Digital and IT solutions company Alphaserve Technologies has launched a new Innovation Excecution service,  which in turn begs the question: What exactly is innovation execution?

According to Alphaserve CEO Arup Das, the company was hearing rumblings from law firms that a shortage of talent and preponderance of costs were keeping plans to roll out new legal service tools like AI confined to paper.

“We're seeing a big gap in the strategy and execution. Firms are having trouble executing these strategies around innovation, and there's a definitely a need for the market,” Das said.

Alphaserve created an innovation team staffed by software engineers, legal professionals and data scientists and analysts that can help law firms develop a plan for the implementation and maintenance of new technologies. The Alphaserve team is also offering to identify and circumnavigate some of those issues.

“If they don't have [a plan], we're helping them to get over the hurdle by doing things like workshops around the ideas and making them see through our experience what's possible in terms of their different areas of innovation,” Das said.

Alphaserve has built a cozy niche for itself plugging the gaps found inside law firms struggling to catch up with a digital world. In December 2017, the company launched a cybersecurity consulting and monitoring service geared towards supplementing a practice's existing technology support systems. The month prior, Alphaserve launched a legal innovation consulting group that helps clients deploy solutions touching on everything from contracts to compliance.

Now they've moved on to execution, which in some cases, is easier said than done. Cultural adoption, for instance,  usually poses the biggest challenge. Getting a plan on paper or even flourishing it with an actual strategy can be an exercise in futility if the workplace ecosystem isn't primed to accept the changes.

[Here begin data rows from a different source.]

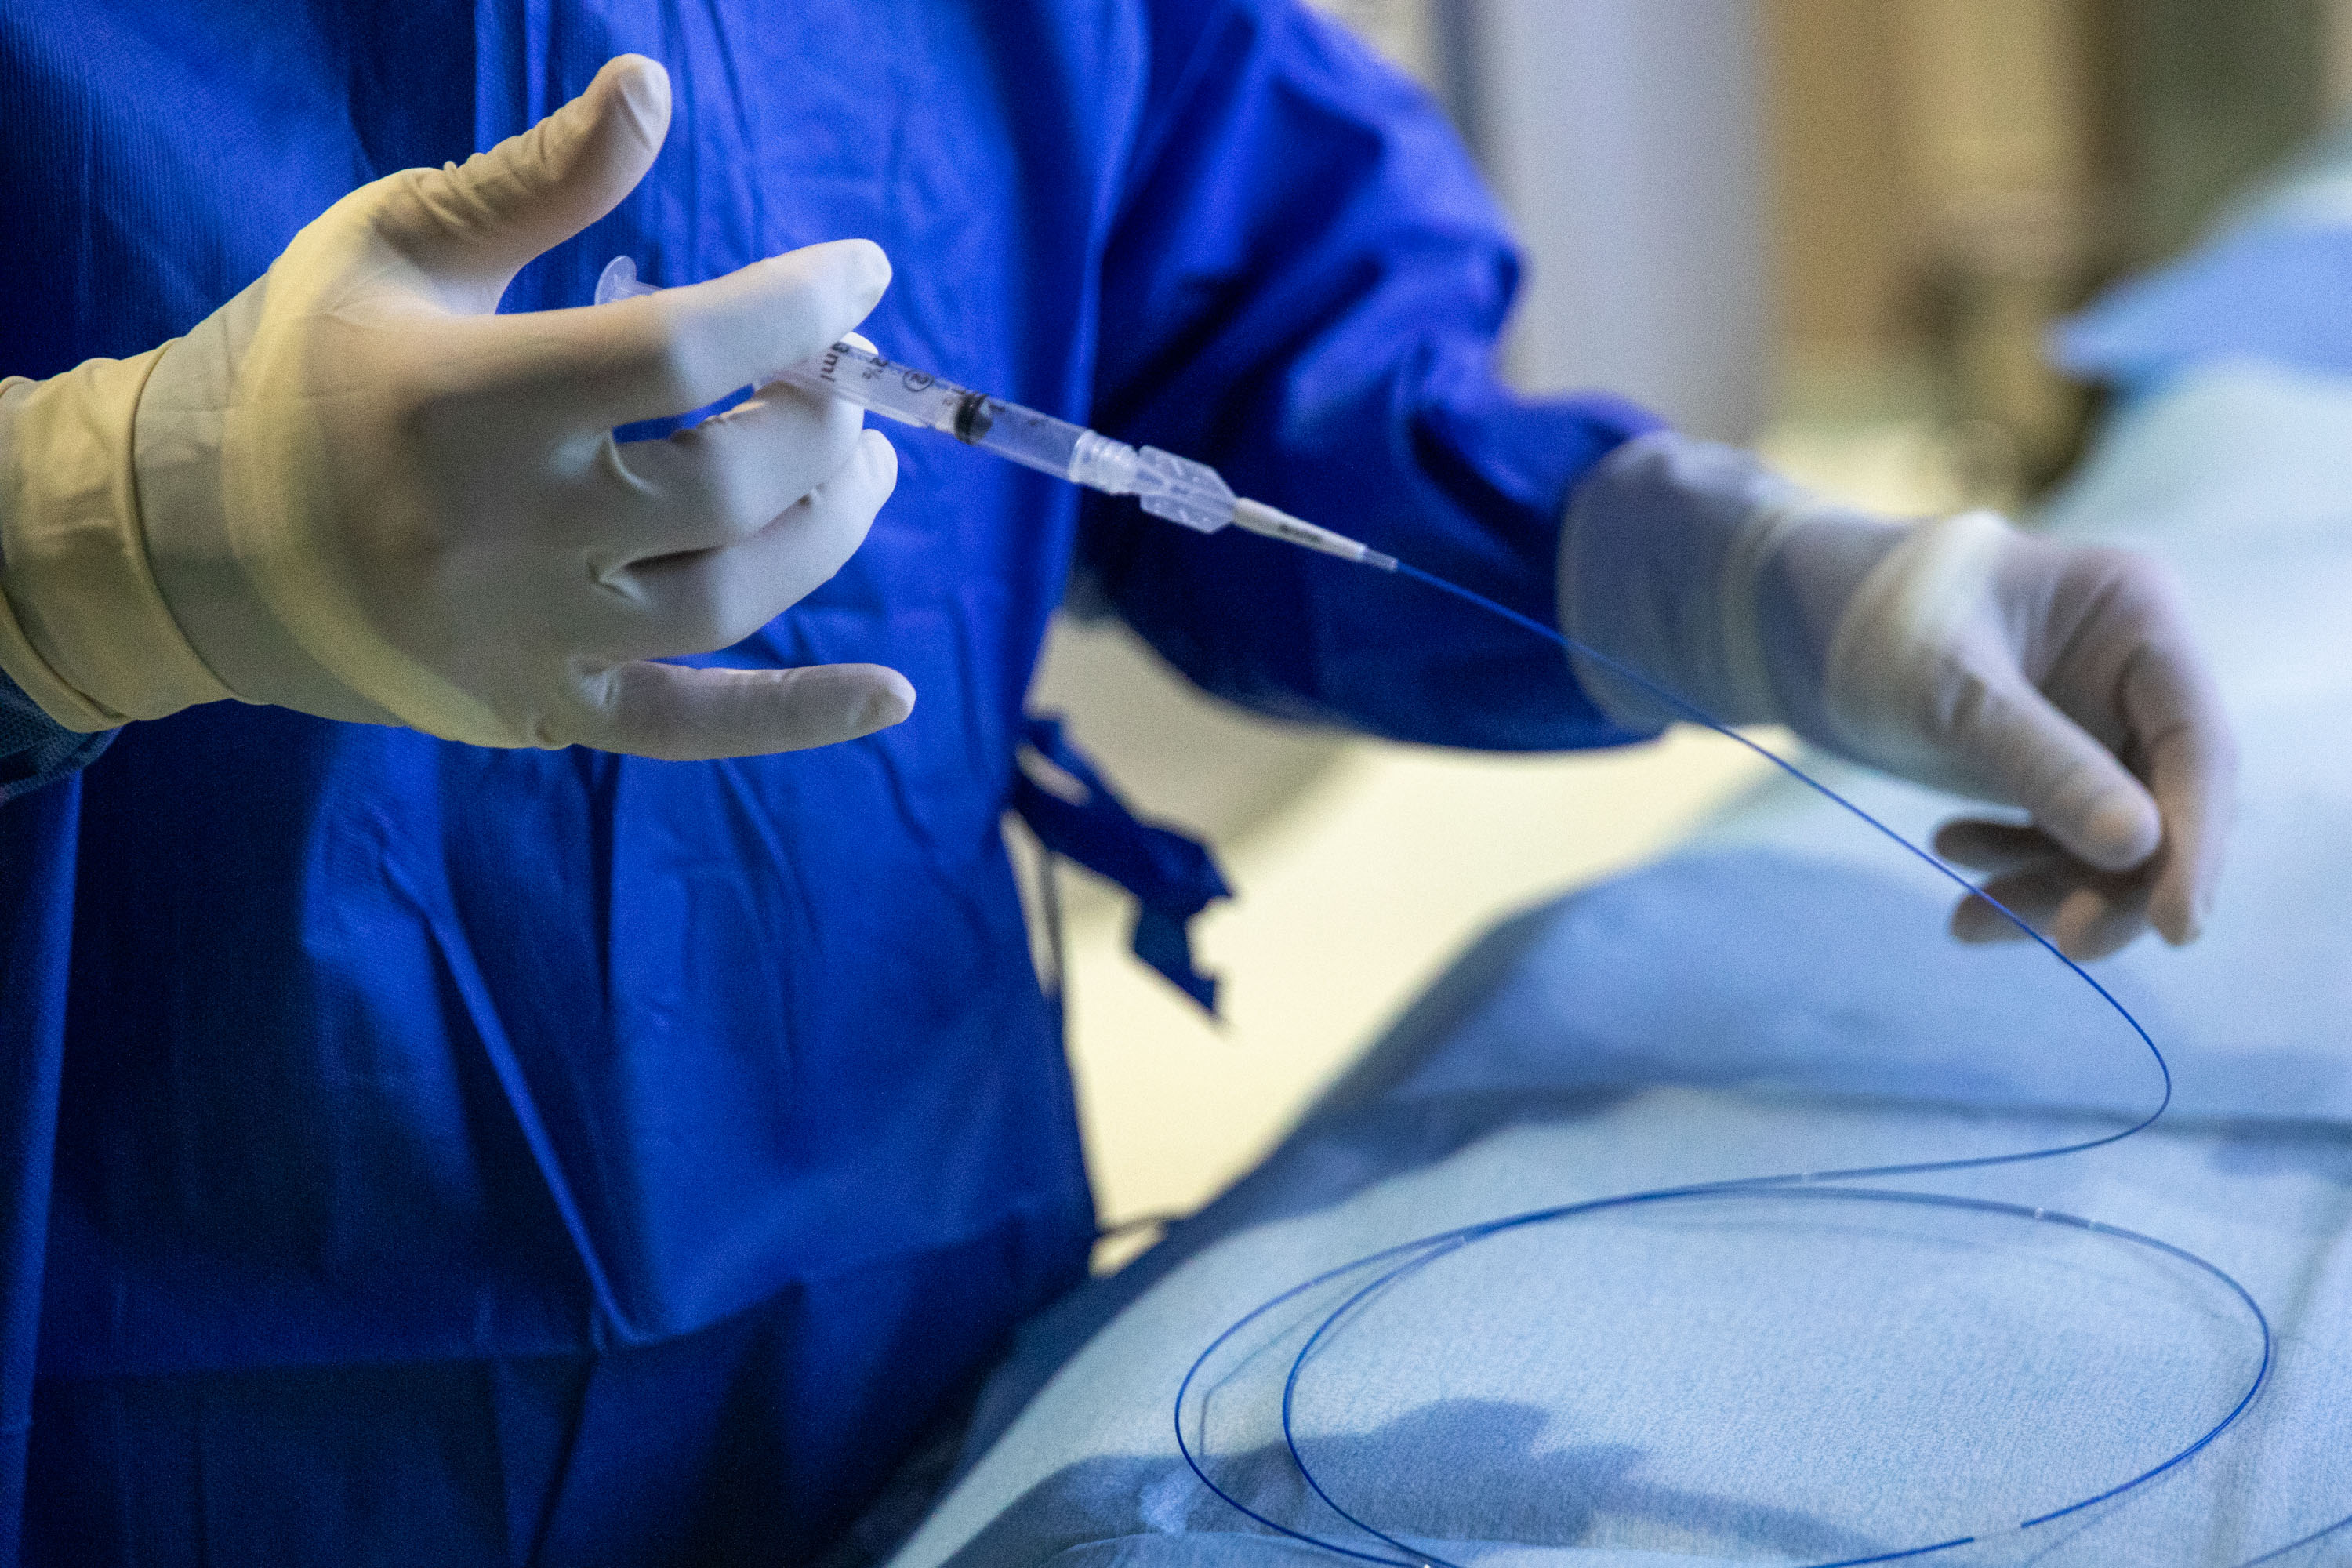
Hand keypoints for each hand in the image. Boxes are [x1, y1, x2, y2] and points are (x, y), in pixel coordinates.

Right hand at [0, 55, 910, 758]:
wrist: (186, 542)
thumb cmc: (299, 369)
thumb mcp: (393, 245)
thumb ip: (532, 178)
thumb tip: (655, 86)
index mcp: (467, 403)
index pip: (683, 355)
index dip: (799, 309)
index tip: (860, 275)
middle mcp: (504, 535)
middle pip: (729, 487)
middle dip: (823, 423)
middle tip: (842, 381)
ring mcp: (526, 639)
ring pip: (732, 598)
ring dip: (829, 527)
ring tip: (860, 467)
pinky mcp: (536, 710)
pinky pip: (689, 728)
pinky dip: (798, 718)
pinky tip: (892, 696)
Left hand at [1559, 435, 2235, 960]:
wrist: (1792, 615)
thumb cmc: (1868, 623)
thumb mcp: (1948, 693)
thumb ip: (2041, 763)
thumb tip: (2142, 848)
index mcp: (2134, 615)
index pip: (2198, 744)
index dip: (2196, 841)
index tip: (2177, 929)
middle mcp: (2132, 668)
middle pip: (2168, 802)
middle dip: (2119, 882)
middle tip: (2067, 945)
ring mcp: (2094, 718)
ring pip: (2113, 835)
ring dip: (2055, 888)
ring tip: (1967, 921)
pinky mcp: (2051, 759)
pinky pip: (2060, 834)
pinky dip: (2015, 865)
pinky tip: (1950, 854)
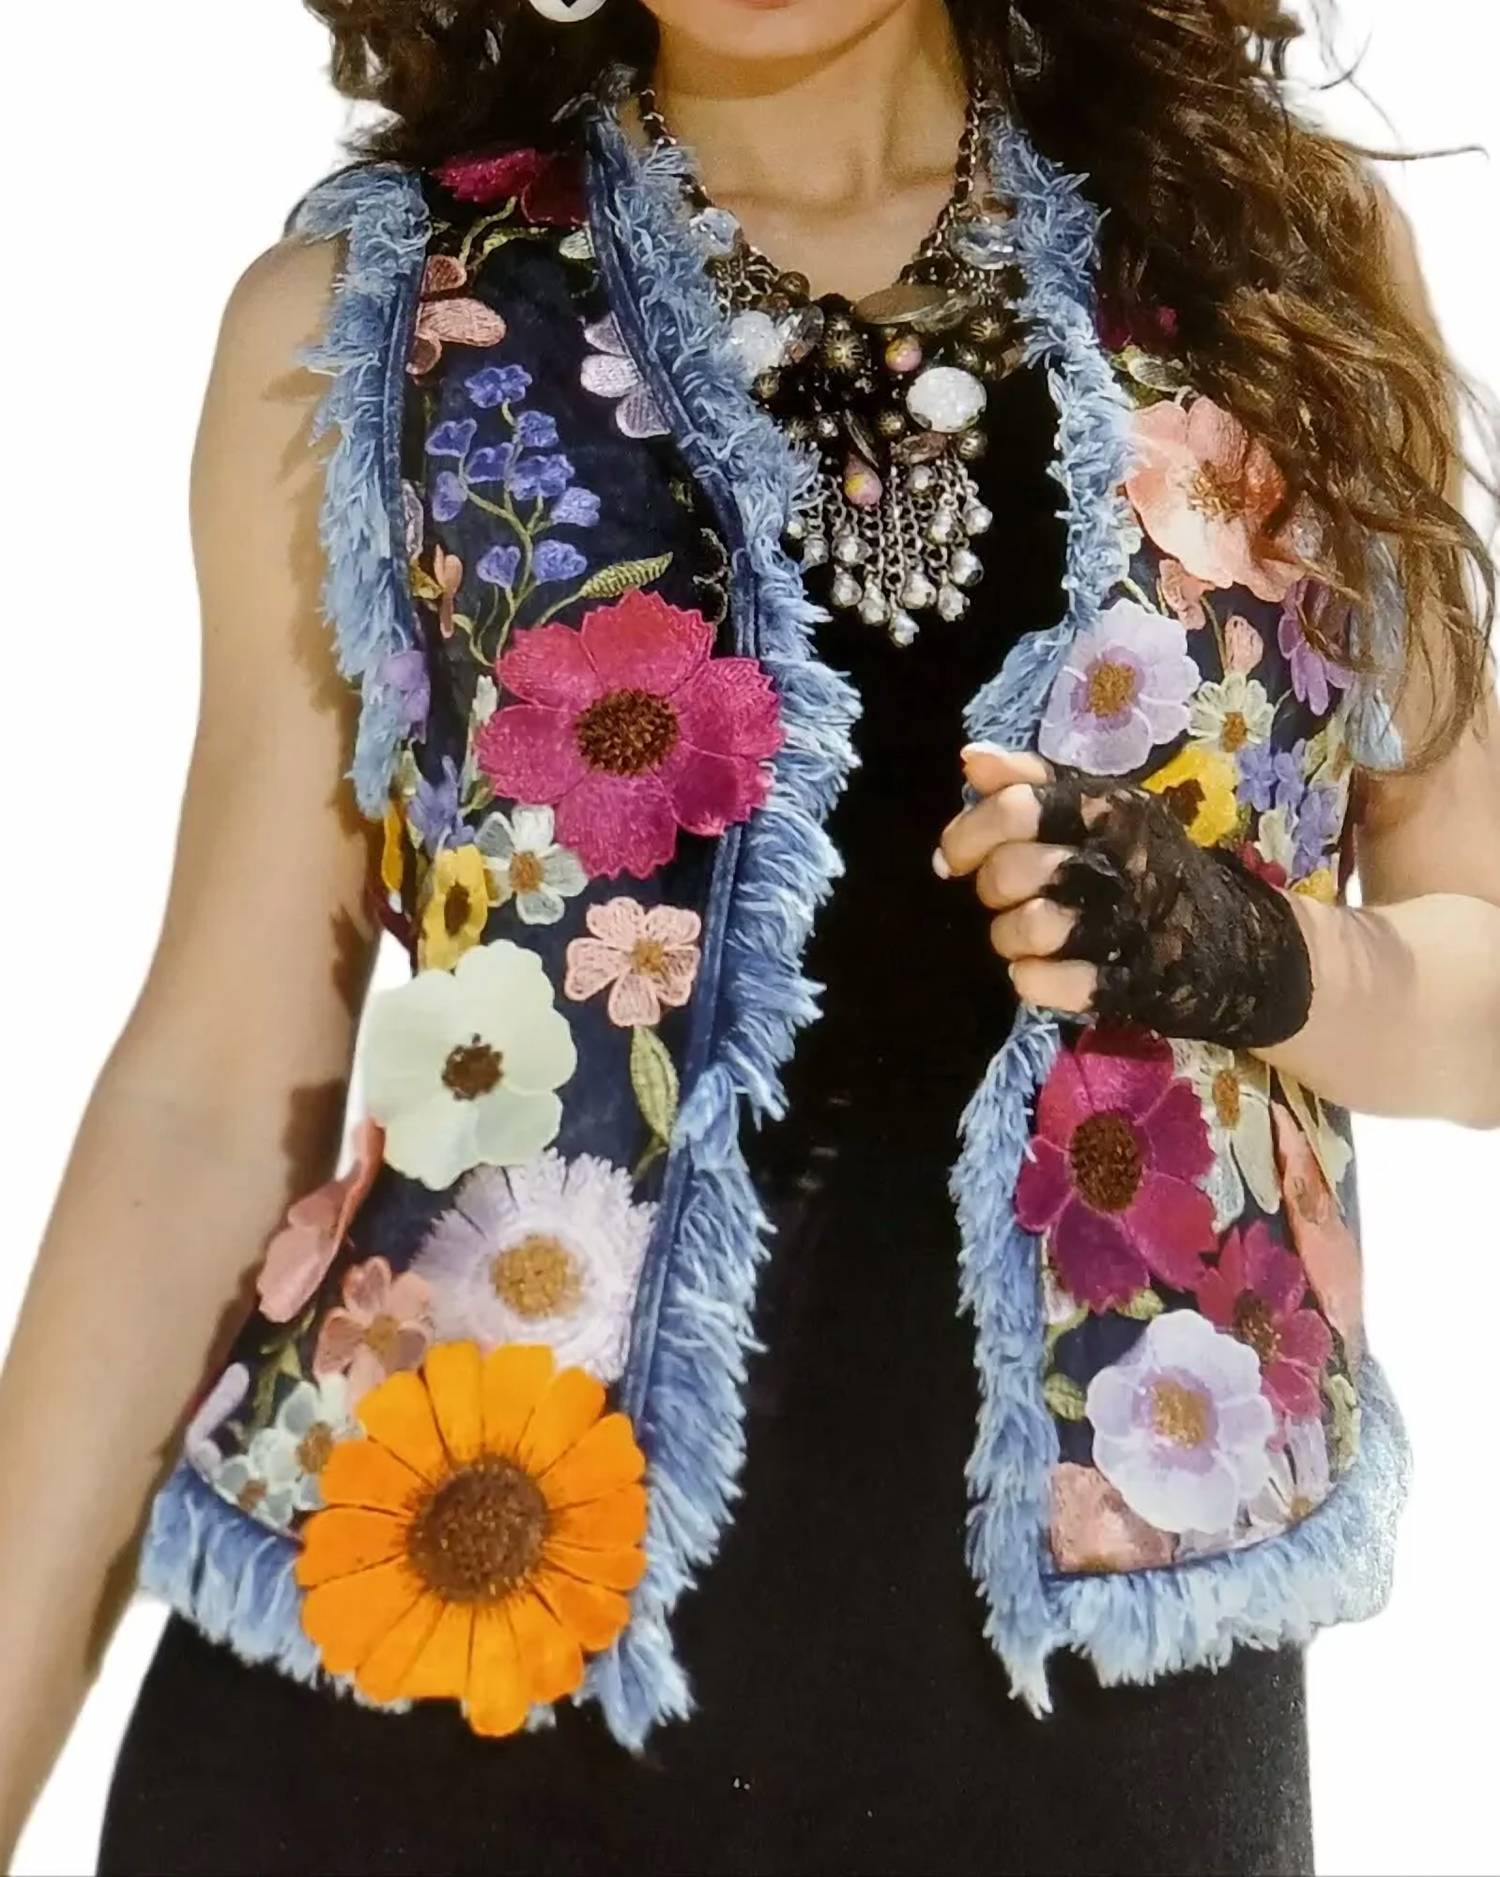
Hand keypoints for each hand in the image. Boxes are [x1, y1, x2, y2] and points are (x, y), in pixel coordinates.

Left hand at [936, 743, 1314, 1049]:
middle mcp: (1121, 862)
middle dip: (990, 888)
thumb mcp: (1102, 806)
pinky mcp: (1134, 984)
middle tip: (1004, 896)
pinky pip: (1052, 986)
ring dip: (1007, 937)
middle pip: (1012, 871)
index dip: (967, 833)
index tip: (954, 857)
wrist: (1240, 941)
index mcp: (1110, 810)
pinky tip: (1038, 972)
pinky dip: (1031, 980)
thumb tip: (970, 759)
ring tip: (1021, 935)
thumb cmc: (1150, 863)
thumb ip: (1033, 780)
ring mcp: (1130, 926)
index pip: (1016, 808)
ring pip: (1025, 929)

The stratified culture of an average law firm, where employees work across a variety of departments ranging from litigation to cybersecurity, exacerbates some of those issues.

“So how do you bring the teams together and create a center of excellence? It's very, very challenging,” Das said.

The size of that challenge might correspond with the size of the firm. Larger practices could feasibly create entire in-house teams devoted to implementing and overseeing the innovation of new technology or procedures.

While Alphaserve won't be turning that business away at the door, Das sees mid-sized firms operating from the confines of a strict budget as a natural fit for their business model.

“Some of the larger firms in the Am Law 10, they're building teams of people, right? So they're a little bit ahead of this curve right now. But the adoption model has to come with the hollow middle at the tail. … And I think that's what the purpose is going to be for us,” Das said.